--- Required work ---
Copy the extracted text from each of the records below character for character, and leave the pictures out of your answer.
(Provided data Opens)
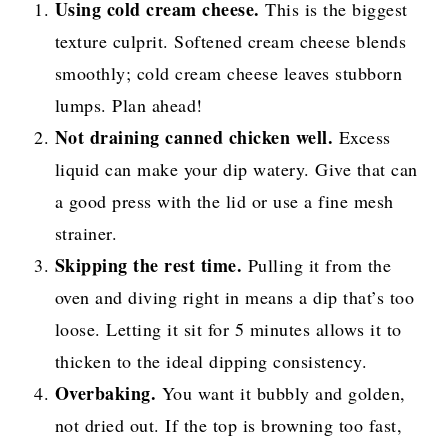
Using cold cream cheese.
This is the biggest
texture culprit. Softened cream cheese blends
smoothly; cold cream cheese leaves stubborn
lumps. Plan ahead!
Not draining canned chicken well.
Excess
liquid can make your dip watery. Give that can
a good press with the lid or use a fine mesh
strainer.
Skipping the rest time.
Pulling it from the
oven and diving right in means a dip that’s too
loose. Letting it sit for 5 minutes allows it to
thicken to the ideal dipping consistency.
Overbaking.
You want it bubbly and golden,
not dried out. If the top is browning too fast,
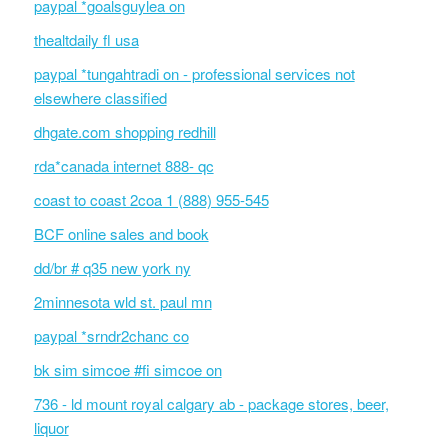
paypal *goalsguylea on
thealtdaily fl usa
paypal *tungahtradi on - professional services not
elsewhere classified
dhgate.com shopping redhill
rda*canada internet 888- qc
coast to coast 2coa 1 (888) 955-545
BCF online sales and book
dd/br # q35 new york ny
2minnesota wld st. paul mn
paypal *srndr2chanc co
bk sim simcoe #fi simcoe on
736 - ld mount royal calgary ab - package stores, beer,
liquor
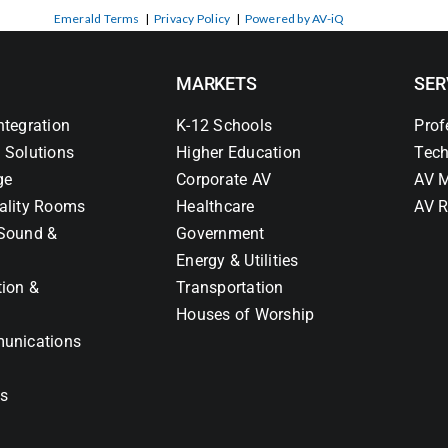
Emerald Terms
|
Privacy Policy
|
Powered by AV-iQ
MARKETS
SER
ntegration
K-12 Schools
Prof
 Solutions
Higher Education
Tech
ge
Corporate AV
AV M
ality Rooms
Healthcare
AV R
Sound &
Government
Energy & Utilities
tion &
Transportation
Houses of Worship
unications
ns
(Provided data Closes)
--- Response to this exercise ---
Using cold cream cheese.
This is the biggest
texture culprit. Softened cream cheese blends
smoothly; cold cream cheese leaves stubborn
lumps. Plan ahead!
Not draining canned chicken well.
Excess
liquid can make your dip watery. Give that can
a good press with the lid or use a fine mesh
strainer.
Skipping the rest time.
Pulling it from the
oven and diving right in means a dip that’s too
loose. Letting it sit for 5 minutes allows it to
thicken to the ideal dipping consistency.
Overbaking.
You want it bubbly and golden,
not dried out. If the top is browning too fast,
paypal *goalsguylea on
thealtdaily fl usa
paypal *tungahtradi on - professional services not
elsewhere classified
dhgate.com shopping redhill
rda*canada internet 888- qc
coast to coast 2coa 1 (888) 955-545
BCF online sales and book
dd/br # q35 new york ny
2minnesota wld st. paul mn
paypal *srndr2chanc co
bk sim simcoe #fi simcoe on
736 - ld mount royal calgary ab - package stores, beer,
liquor
Emerald Terms
|
Privacy Policy
|
Powered by AV-iQ
MARKETS
SER
ntegration
K-12 Schools
Prof
 Solutions
Higher Education
Tech
ge
Corporate AV
AV M
ality Rooms
Healthcare
AV R
Sound &
Government
Energy & Utilities
tion &
Transportation
Houses of Worship
unications
ns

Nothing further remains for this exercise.